The downstream is MySQL, right? MySQL has a range lock, which can cause lock issues. Reducing the concurrency of CDC writing to the downstream helps to avoid this problem.

| username: zhouzeru | Original post link

A deadlock occurred while trying to acquire a lock. Since deadlocks are common issues when accessing databases concurrently, special handling is required.
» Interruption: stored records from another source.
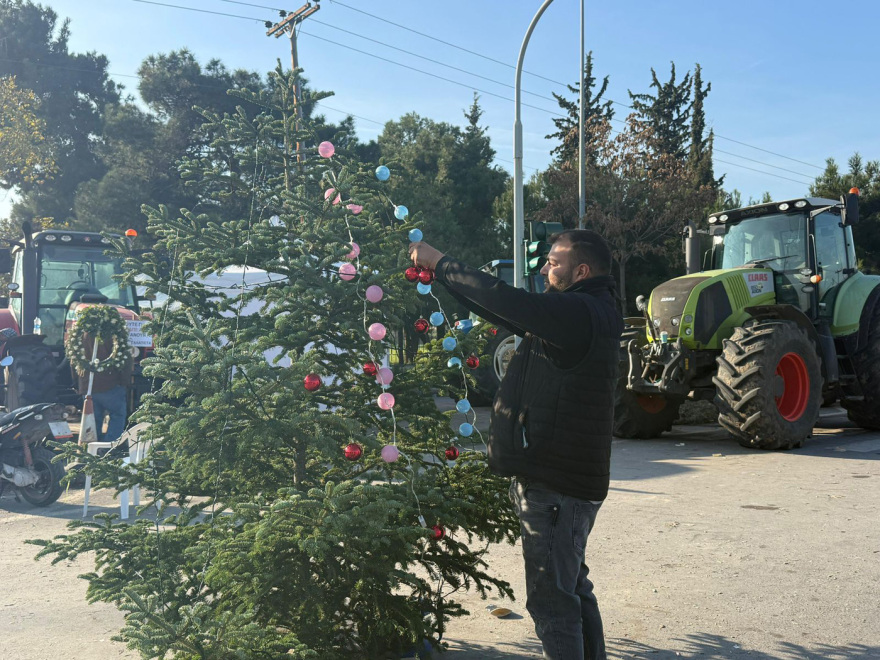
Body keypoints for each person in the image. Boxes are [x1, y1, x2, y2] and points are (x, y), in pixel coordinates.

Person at [409, 229, 623, 660]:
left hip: (556, 485)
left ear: (581, 271)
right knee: (573, 589)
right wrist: (445, 277)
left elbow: (512, 301)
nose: (545, 268)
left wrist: (442, 261)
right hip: (564, 481)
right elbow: (505, 310)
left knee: (553, 603)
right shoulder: (589, 309)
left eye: (555, 262)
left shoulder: (580, 311)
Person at [77, 332, 133, 446]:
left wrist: (79, 383)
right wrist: (125, 382)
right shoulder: (113, 333)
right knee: (117, 415)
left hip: (88, 385)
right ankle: (109, 446)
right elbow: (126, 359)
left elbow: (74, 360)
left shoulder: (82, 334)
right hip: (111, 384)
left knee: (93, 418)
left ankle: (92, 447)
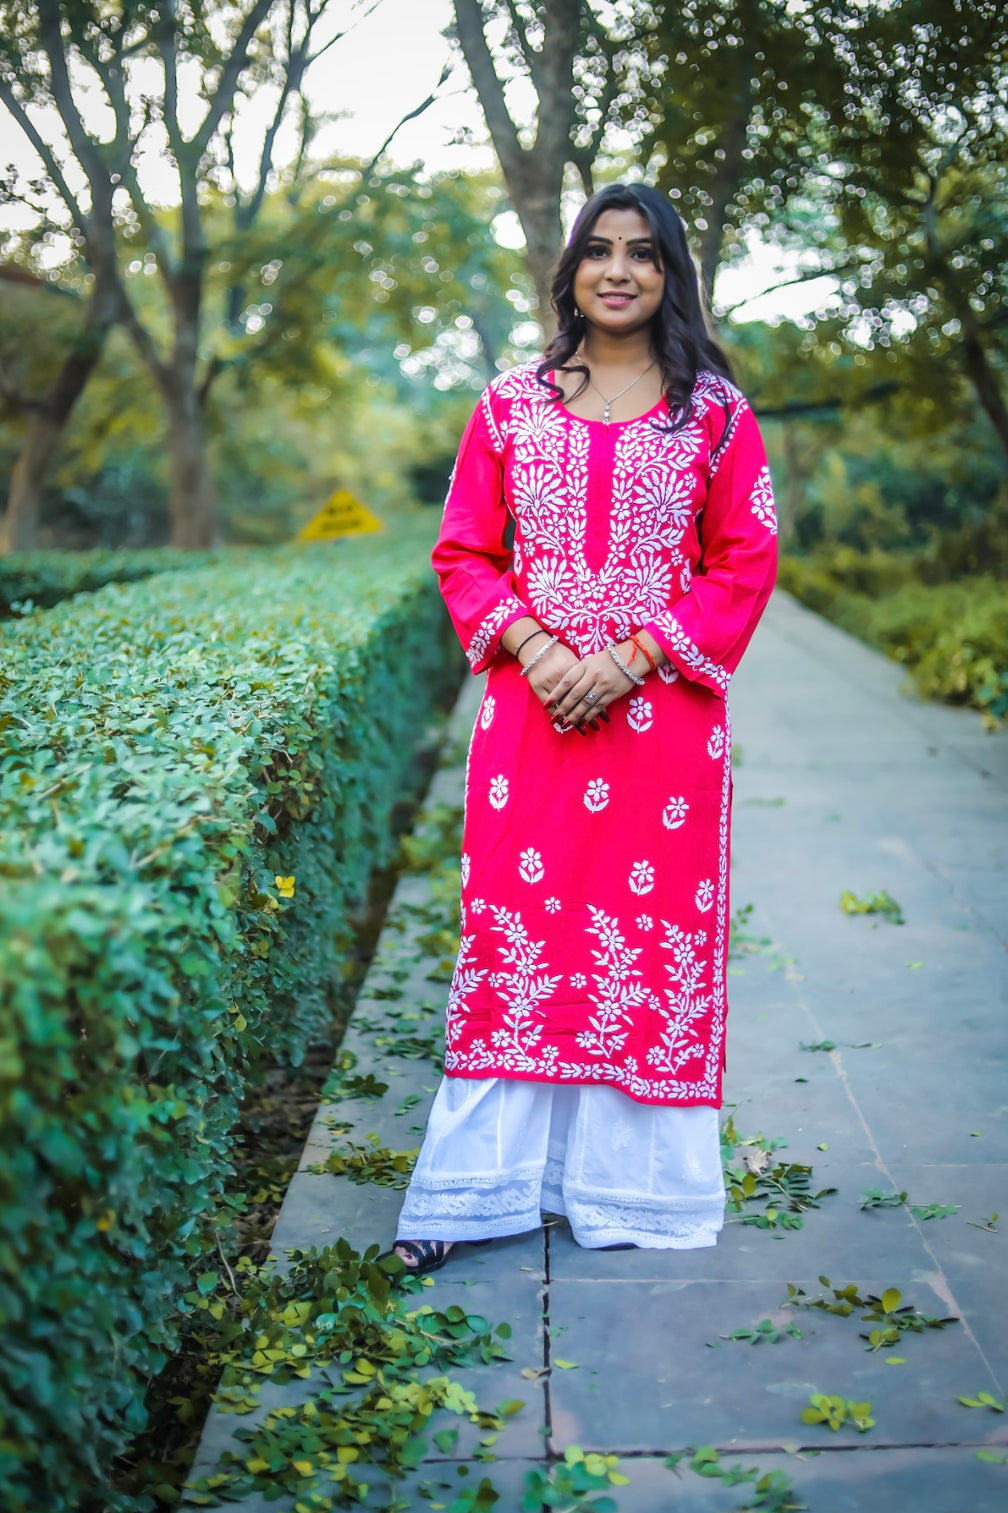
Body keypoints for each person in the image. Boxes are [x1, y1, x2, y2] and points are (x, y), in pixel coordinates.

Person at [392, 182, 778, 1275]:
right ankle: (475, 1193)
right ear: (569, 271)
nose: (618, 270)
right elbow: (464, 550)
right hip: (532, 718)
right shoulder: (508, 406)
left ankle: (627, 1190)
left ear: (670, 275)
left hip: (663, 729)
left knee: (638, 937)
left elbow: (743, 560)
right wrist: (541, 649)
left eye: (643, 253)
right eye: (599, 250)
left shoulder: (714, 415)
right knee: (518, 935)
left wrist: (627, 659)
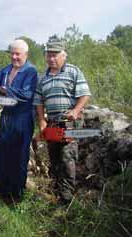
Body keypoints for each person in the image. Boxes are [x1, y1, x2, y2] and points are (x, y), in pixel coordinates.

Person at [0, 39, 38, 203]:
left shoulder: (31, 72)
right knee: (2, 152)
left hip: (23, 117)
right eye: (12, 53)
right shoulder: (6, 70)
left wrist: (3, 90)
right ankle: (0, 187)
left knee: (19, 155)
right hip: (6, 117)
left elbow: (26, 94)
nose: (14, 57)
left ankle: (16, 193)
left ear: (25, 54)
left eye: (17, 54)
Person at [33, 39, 91, 202]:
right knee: (54, 158)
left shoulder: (73, 71)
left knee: (67, 158)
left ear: (63, 55)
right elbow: (38, 101)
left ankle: (66, 198)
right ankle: (57, 191)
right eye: (49, 55)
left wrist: (76, 110)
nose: (51, 59)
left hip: (69, 122)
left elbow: (84, 94)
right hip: (51, 122)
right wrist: (42, 122)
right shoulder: (42, 77)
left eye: (55, 55)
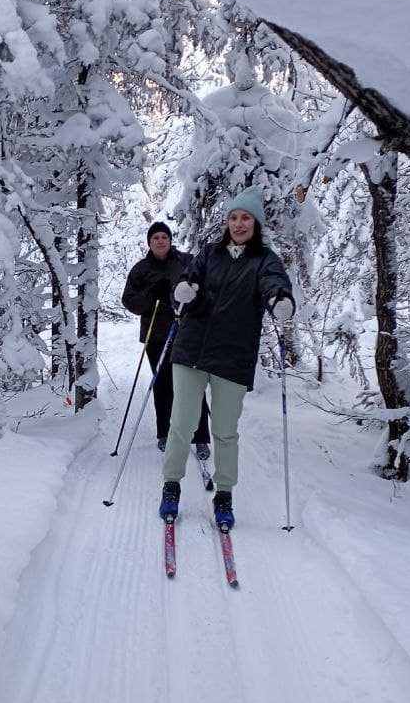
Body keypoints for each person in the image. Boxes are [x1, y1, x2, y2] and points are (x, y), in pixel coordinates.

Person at [159, 188, 294, 530]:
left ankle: (224, 494)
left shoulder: (265, 260)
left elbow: (273, 282)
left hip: (232, 356)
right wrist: (185, 288)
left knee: (224, 431)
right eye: (234, 217)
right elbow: (190, 276)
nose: (238, 223)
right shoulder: (209, 253)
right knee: (182, 424)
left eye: (245, 217)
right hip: (191, 350)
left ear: (256, 223)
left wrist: (279, 298)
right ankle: (171, 485)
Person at [121, 221, 211, 455]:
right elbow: (129, 301)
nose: (160, 241)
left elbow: (205, 290)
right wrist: (151, 295)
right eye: (155, 238)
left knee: (191, 385)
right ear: (149, 243)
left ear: (170, 240)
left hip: (187, 334)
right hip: (156, 335)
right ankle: (164, 433)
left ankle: (200, 437)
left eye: (164, 236)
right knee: (162, 385)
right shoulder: (141, 269)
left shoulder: (186, 262)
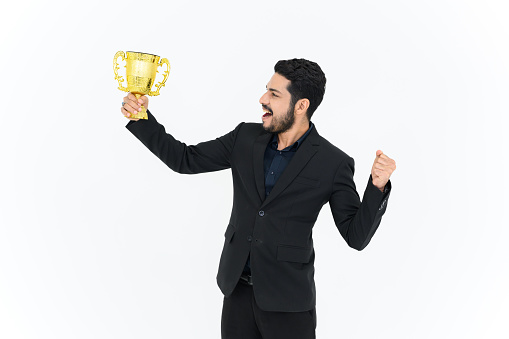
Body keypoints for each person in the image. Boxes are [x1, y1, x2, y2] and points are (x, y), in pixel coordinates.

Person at [120, 58, 396, 339]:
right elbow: (184, 159)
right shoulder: (244, 137)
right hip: (236, 291)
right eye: (267, 90)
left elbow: (355, 236)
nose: (263, 99)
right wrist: (141, 118)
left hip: (288, 303)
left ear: (301, 106)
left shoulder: (332, 162)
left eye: (274, 95)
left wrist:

When dealing with deadlocks, consider the following points:

  1. Retry the transaction: After capturing the error, you can choose to retry the transaction later. Before retrying the transaction, you can wait for a period of time to allow other transactions enough time to complete and release the occupied resources.
  2. Optimize query statements: Deadlocks are usually caused by concurrent access to the same resource, so you can optimize query statements to reduce concurrent access to the same resource. For example, you can use indexes to speed up queries and reduce lock contention.
  3. Adjust transaction isolation levels: Transaction isolation levels determine the visibility and concurrency between transactions. Different isolation levels have different impacts on the occurrence and resolution of deadlocks. You can consider adjusting the transaction isolation level to a lower level to reduce the occurrence of deadlocks.
  4. Reduce the scope of transactions: The larger the scope of the transaction, the longer the resource occupation time, thereby increasing the risk of deadlocks. You can try to reduce the scope of the transaction to reduce competition between transactions.
| username: cassblanca | Original post link

Try throttling CDC.

| username: redgame | Original post link

Confirm whether there is a deadlock situation in the downstream database. Check the logs, monitoring, or any information that can provide insights about deadlocks in the downstream database.